*** Opening of DATA TO USE ***

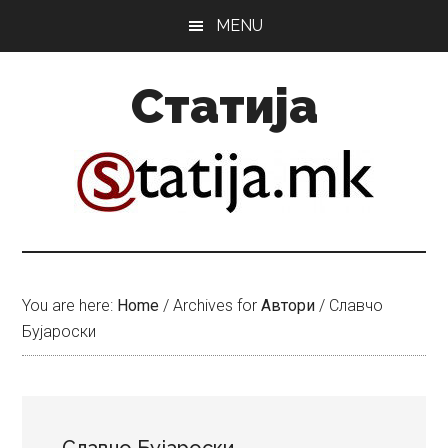
Skip
Skip
MENU
to
to
main
primary
Статија
content
sidebar
You are here:
Home
/
Archives for
Автори
/
Славчо
Бујароски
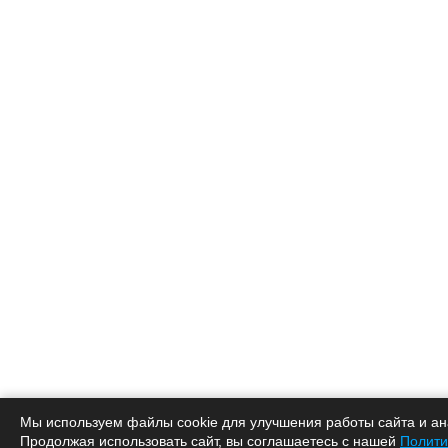
Мы используем файлы cookie для улучшения работы сайта и ан
Продолжая использовать сайт, вы соглашаетесь с нашей
Полити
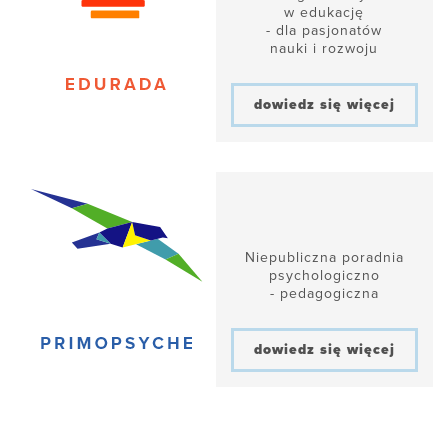
w edukację
- dla pasjonatów
nauki i rozwoju
dowiedz się więcej
Niepubliczna poradnia
psychologiczno
- pedagogiczna
dowiedz się więcej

*** Close of DATA TO USE ***

◆ **TRY IT**
Please restate word for word the lines of the material above, beginning with the one that holds "- dla pasjonatów" and ending with the last.

◆ **ANSWER BOX**
- dla pasjonatów
nauki i rozwoju
dowiedz się więcej
Niepubliczna poradnia
psychologiczno
- pedagogiczna
dowiedz się więcej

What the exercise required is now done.